→ Try it: Copy out the entries below word for word, from the very start through the line containing "dist [-0.001158, -0.000578]", including that line. Leave the pictures out of your copy.

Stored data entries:
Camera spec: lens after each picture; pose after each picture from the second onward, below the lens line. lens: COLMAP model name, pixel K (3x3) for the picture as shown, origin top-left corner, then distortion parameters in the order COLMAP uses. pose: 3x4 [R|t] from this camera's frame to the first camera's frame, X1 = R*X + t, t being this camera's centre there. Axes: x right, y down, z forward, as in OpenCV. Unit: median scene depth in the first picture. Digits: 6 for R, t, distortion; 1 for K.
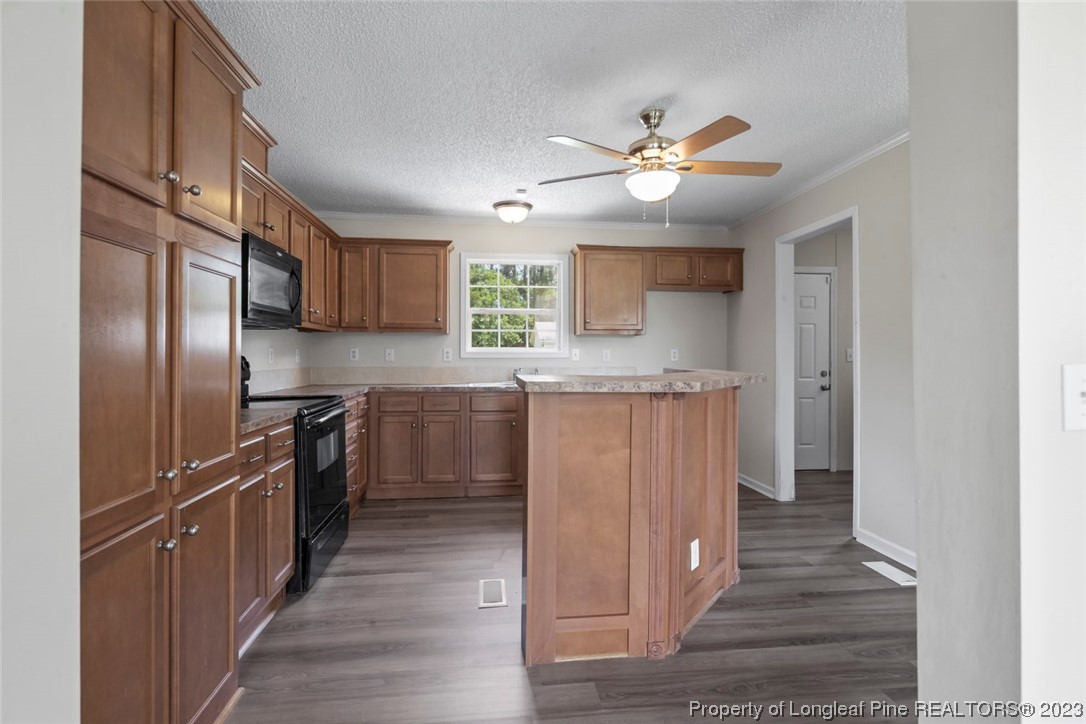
lens RADIAL K [[523.7, 0, 546.9], [0, 523.7, 347.3], [0, 0, 1]] dist [-0.002644, -0.000253]
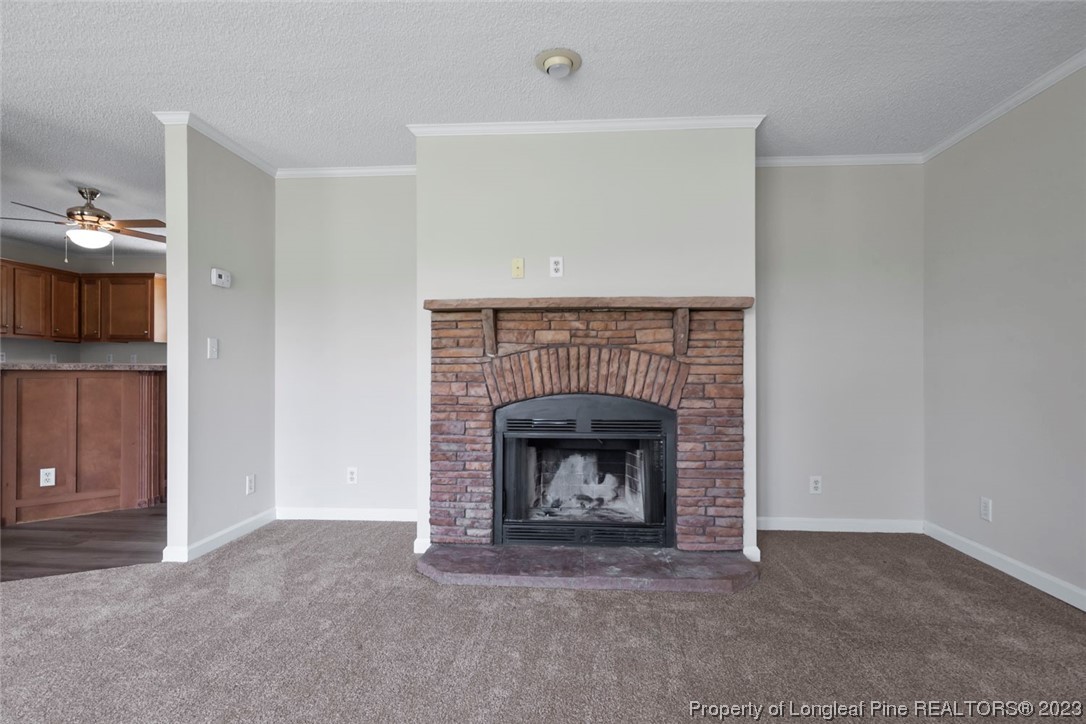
lens RADIAL K [[526.9, 0, 540.7], [0, 526.9, 368.7], [0, 0, 1]] dist [-0.001036, 0.000127]
pose [[0.981385, 0.001944, -0.192040, 1.070077], [-0.000198, 0.999958, 0.009112, 0.028484], [0.192050, -0.008904, 0.981345, -0.133202]]
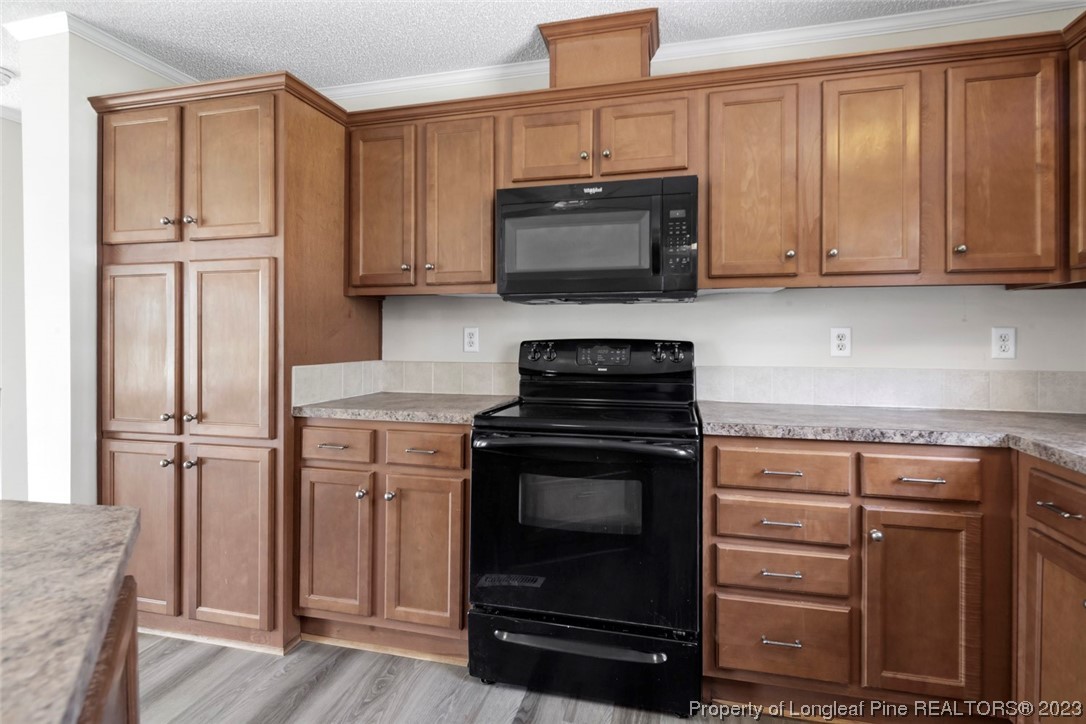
lens RADIAL K [[537.6, 0, 545.4], [0, 537.6, 337.3], [0, 0, 1]] dist [-0.001158, -0.000578]
pose [[-0.362332, 0.002193, -0.932047, 0.102237], [0.010650, 0.999942, -0.001787, 0.007191], [0.931988, -0.010574, -0.362334, 0.793199]]
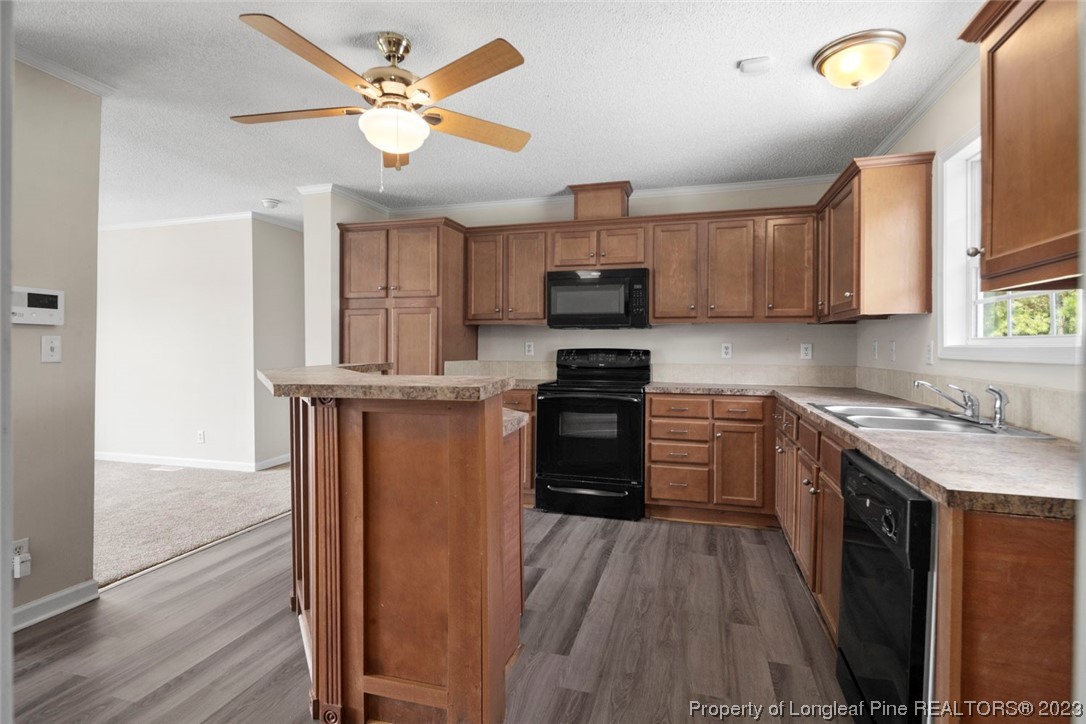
lens RADIAL K [[534.3, 0, 540.3], [0, 534.3, 348.1], [0, 0, 1]] dist [0.000558, 0.000134]
pose [[-0.399293, 0.001455, -0.916822, 0.531593], [0.006524, 0.999978, -0.001254, 0.008324], [0.916800, -0.006482, -0.399294, 0.941320]]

→ Response below:
Camera spec: lens after each picture; pose after each picture from the second onward, below the lens line. lens: COLMAP model name, pixel K (3x3) for the picture as shown, origin top-left corner, then distortion parameters in the order COLMAP uses. pose: 3x4 [R|t] from this camera's frame to the first camera's frame, X1 = R*X + t, t being this camera's centre there. Axes: x right, y down, z forward, as in OpenCV. Unit: median scene depth in the first picture. Digits: 6 for R, t, distortion; 1 for K.
lens RADIAL K [[523.7, 0, 546.9], [0, 523.7, 347.3], [0, 0, 1]] dist [-0.002644, -0.000253]
lens RADIAL K [[526.9, 0, 540.7], [0, 526.9, 368.7], [0, 0, 1]] dist [-0.001036, 0.000127]
pose [[0.981385, 0.001944, -0.192040, 1.070077], [-0.000198, 0.999958, 0.009112, 0.028484], [0.192050, -0.008904, 0.981345, -0.133202]]
lens RADIAL K [[537.6, 0, 545.4], [0, 537.6, 337.3], [0, 0, 1]] dist [-0.001158, -0.000578]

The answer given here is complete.